You should use semi-log, log-log and regular graph paper found in http://homepages.gac.edu/~wolfe/courses/graph-paper/. Recall that
When plotted on regular graph paper, only linear data of the form an+b should look straight.
When plotted on log-log paper, polynomials of the form anb should appear straight. The slope of the line is affected by b.
When plotted on semi-log paper (with the y-axis a logarithmic scale), exponentials of the form abn should appear straight. The slope of the line is affected by b.
In any case, be sure to choose axes so that the straightest curve has a nice slope heading northeast on the paper.
Try to predict, by looking at your graphs, the running times of your two versions. Solve for b in anb or abn by looking at the graphs. Predict how long the string prefixes could be and still get the computation done in a day's time with the two programs.
If you are able to analytically deduce the running time of your programs (in Theta-notation) by analyzing the programs rather than the data, that's a bonus. Another extra-credit opportunity is if you can make your efficient version use only thousands of table locations rather than millions.
Write up a scientific project report that explains the data you collected and any conclusions you have drawn from your data.
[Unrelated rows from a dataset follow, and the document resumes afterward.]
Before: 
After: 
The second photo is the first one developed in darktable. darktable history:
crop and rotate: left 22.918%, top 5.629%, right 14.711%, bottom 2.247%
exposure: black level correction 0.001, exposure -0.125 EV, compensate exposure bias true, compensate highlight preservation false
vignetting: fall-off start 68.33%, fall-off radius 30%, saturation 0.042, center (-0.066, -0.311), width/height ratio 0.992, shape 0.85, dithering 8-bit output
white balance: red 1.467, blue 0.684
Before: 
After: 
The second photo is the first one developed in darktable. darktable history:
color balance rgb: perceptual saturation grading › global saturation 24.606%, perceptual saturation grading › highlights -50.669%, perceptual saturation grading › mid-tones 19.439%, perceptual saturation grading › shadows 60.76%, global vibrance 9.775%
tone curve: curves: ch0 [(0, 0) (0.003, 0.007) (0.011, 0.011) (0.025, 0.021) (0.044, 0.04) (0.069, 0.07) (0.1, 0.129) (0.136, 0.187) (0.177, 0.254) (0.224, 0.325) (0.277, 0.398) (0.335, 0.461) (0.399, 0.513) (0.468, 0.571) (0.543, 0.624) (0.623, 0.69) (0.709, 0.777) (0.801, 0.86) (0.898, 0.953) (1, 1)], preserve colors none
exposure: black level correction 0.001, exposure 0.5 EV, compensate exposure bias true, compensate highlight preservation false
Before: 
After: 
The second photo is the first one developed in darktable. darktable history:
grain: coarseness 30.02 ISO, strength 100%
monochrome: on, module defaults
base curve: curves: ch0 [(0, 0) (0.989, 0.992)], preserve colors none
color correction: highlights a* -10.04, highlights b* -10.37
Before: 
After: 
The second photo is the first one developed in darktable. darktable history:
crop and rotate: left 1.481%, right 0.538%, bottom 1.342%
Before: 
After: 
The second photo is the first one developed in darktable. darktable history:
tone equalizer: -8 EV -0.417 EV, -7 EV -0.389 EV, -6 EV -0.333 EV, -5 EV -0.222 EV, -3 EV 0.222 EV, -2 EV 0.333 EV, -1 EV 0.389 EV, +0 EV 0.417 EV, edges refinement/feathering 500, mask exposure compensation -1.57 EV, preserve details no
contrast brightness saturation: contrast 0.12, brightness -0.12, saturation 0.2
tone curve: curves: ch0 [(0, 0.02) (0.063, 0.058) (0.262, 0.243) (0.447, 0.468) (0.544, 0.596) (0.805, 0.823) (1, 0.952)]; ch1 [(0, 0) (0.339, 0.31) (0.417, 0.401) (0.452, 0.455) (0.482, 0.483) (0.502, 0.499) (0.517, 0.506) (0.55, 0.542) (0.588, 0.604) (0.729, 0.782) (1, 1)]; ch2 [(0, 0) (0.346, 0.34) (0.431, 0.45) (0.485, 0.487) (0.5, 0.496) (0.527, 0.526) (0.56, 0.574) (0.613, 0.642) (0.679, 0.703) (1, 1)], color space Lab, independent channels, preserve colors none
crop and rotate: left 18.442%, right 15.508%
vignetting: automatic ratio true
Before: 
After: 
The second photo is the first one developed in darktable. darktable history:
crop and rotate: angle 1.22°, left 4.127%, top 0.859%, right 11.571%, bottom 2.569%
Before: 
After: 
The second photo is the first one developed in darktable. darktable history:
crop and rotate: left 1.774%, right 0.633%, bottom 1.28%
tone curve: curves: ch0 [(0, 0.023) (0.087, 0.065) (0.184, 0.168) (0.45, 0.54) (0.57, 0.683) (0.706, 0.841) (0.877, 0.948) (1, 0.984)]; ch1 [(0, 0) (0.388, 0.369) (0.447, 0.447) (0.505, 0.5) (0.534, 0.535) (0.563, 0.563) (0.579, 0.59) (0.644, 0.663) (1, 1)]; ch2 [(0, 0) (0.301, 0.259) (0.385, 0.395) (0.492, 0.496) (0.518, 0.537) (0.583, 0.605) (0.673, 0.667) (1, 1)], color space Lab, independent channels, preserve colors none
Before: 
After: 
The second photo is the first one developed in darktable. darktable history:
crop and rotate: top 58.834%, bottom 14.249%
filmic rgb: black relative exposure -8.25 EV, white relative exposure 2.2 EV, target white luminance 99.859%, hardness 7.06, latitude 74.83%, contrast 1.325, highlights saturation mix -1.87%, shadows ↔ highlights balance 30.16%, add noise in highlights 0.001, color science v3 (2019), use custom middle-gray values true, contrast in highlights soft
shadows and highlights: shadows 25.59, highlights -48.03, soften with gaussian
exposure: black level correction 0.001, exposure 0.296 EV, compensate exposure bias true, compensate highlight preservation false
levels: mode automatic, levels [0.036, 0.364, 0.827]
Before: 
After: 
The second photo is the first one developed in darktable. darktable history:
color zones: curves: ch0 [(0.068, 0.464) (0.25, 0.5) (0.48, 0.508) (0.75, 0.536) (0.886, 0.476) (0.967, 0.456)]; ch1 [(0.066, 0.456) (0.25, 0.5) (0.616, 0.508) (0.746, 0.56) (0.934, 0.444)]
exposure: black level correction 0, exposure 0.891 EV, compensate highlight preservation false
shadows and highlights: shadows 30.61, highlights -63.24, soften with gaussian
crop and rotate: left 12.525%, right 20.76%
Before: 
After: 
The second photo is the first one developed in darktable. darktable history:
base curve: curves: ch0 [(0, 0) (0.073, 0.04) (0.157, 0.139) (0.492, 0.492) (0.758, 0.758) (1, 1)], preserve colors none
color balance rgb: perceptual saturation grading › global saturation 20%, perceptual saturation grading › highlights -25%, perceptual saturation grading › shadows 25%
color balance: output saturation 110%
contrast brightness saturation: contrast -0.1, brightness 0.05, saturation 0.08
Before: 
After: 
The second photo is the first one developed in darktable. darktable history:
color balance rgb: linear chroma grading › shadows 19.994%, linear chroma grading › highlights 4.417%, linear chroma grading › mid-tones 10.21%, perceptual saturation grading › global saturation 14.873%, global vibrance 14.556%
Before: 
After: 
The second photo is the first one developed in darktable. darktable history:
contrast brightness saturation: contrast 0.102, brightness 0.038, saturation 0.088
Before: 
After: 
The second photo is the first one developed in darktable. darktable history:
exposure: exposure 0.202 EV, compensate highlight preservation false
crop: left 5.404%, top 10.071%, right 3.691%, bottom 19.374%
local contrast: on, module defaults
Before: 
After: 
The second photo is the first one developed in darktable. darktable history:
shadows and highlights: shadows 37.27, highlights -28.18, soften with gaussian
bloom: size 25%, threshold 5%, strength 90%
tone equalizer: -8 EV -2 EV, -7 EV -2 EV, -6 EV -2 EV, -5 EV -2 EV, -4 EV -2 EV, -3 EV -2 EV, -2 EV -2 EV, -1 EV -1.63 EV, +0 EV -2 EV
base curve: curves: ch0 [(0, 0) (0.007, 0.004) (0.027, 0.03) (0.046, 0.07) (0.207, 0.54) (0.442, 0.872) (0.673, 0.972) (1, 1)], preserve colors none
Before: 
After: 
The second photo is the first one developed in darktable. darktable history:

In your report, your primary goal is to compare the performance of the two versions of the program; the underlying biological questions about the genes' similarity are secondary. (You can briefly discuss the biological questions, which serve as a motivation for why you need a program that will take a reasonable length of time when presented with thousands of characters.)
To make your quantitative data easy to interpret, present it both graphically and tabularly. You should attempt to compare the performance of the two versions of your program using your experimental results. To facilitate the comparison, the data from both versions should appear on each graph or table.
The gradesheet for the project is available in PostScript or PDF format. (If you print a copy out, you can staple it to the front of your project report to save paper.)
I am grateful to Professor Colleen Jacks of the Biology Department for correcting errors in an earlier draft of this assignment. Those that remain are my own fault. I am also grateful to the many scientists who were involved in making the data available.